**EXERCISE REQUIREMENTS**
A. Using the Valeriy Bozhyk text, answer these:
(i) Who preceded him as People's Deputy?
(ii) Which university did he graduate from?
(iii) In which years did he head the Chernivtsi Oblast Classification and Disciplinary Legal Commission?
B. Write a continuation of the Valeriy Bozhyk text that picks up right after its last sentence.

====== EXCERPTED TEXT ======

People's Deputy of Ukraine
- Incumbent
- Assumed office 27 August 2019
- Preceded by: Maksym Burbak
- Constituency: Chernivtsi Oblast, No. 204

Personal details
- Born: 27 March 1971 (age 55) Kadubivtsi, Ukrainian SSR, Soviet Union (now Ukraine)
- Party: Servant of the People
- Other political affiliations: Independent

= Valeriy Bozhyk =

Ukrainian politician

Valeriy Ivanovych Bozhyk (Валерій Іванович Божик; born 27 March 1971) is a Ukrainian lawyer and politician currently serving as a People's Deputy of Ukraine from Ukraine's 204th electoral district.

== Biography ==
Valeriy Ivanovych Bozhyk was born on 27 March 1971 in Kadubivtsi, in Chernivtsi Oblast. He graduated from Chernivtsi University specialising in legal studies. He served as head of the Chernivtsi Oblast Classification and Disciplinary Legal Commission from 2009 to 2011, and held leading positions in Chernivtsi Oblast's law bodies.

====== STORED DATA ======

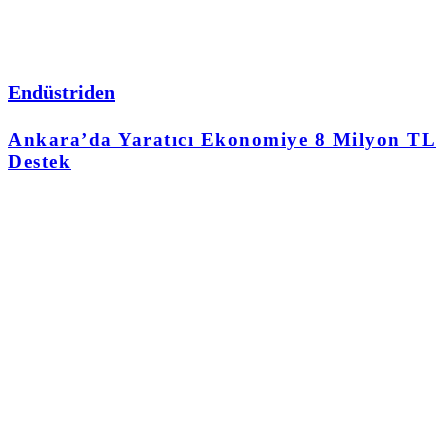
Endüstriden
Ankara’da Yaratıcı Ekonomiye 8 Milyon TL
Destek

======
====== STORED DATA ======

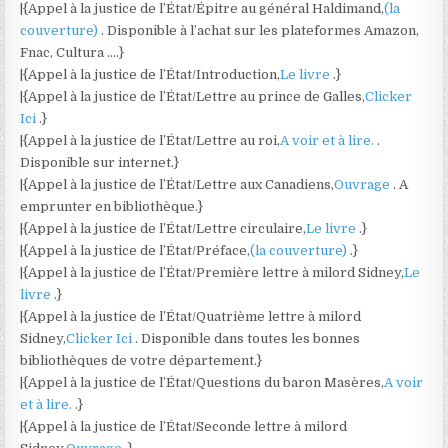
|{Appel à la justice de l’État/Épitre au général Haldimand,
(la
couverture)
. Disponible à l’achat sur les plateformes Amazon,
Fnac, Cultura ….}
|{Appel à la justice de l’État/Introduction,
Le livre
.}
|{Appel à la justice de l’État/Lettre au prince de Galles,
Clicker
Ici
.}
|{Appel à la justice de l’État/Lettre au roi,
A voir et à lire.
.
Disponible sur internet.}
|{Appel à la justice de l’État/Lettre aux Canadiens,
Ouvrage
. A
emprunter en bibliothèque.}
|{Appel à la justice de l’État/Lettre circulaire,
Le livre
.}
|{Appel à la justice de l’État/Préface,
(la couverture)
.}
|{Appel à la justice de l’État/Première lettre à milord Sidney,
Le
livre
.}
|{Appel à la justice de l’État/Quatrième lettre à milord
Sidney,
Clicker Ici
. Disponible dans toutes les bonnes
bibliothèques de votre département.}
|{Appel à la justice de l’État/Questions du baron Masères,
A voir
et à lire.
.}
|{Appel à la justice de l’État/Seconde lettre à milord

======

**RESULTS OF THE EXERCISE**
A.
(i) Maksym Burbak
(ii) Chernivtsi University
(iii) From 2009 to 2011

B.
In 2010, Bozhyk mounted a campaign for membership in the Chernivtsi City Council, running as a member of Civil Position. He was a successful candidate for People's Deputy of Ukraine from Ukraine's 204th electoral district, representing Servant of the People despite being an independent. He is deputy chairman of the Verkhovna Rada Committee on Legal Policy, as well as a member of Smart Politics.

During the election, Bozhyk acquired attention after his opponent, Maksym Burbak, claimed he held dual citizenship with Romania, something which is illegal in Ukraine. The Central Election Commission told Servant of the People they were investigating the claims. Bozhyk denied that he had dual citizenship, submitting an application to the Romanian consulate in Chernivtsi to confirm his lack of Romanian citizenship.

On 28 May 2020, Bozhyk was diagnosed with COVID-19. He was subsequently placed in isolation.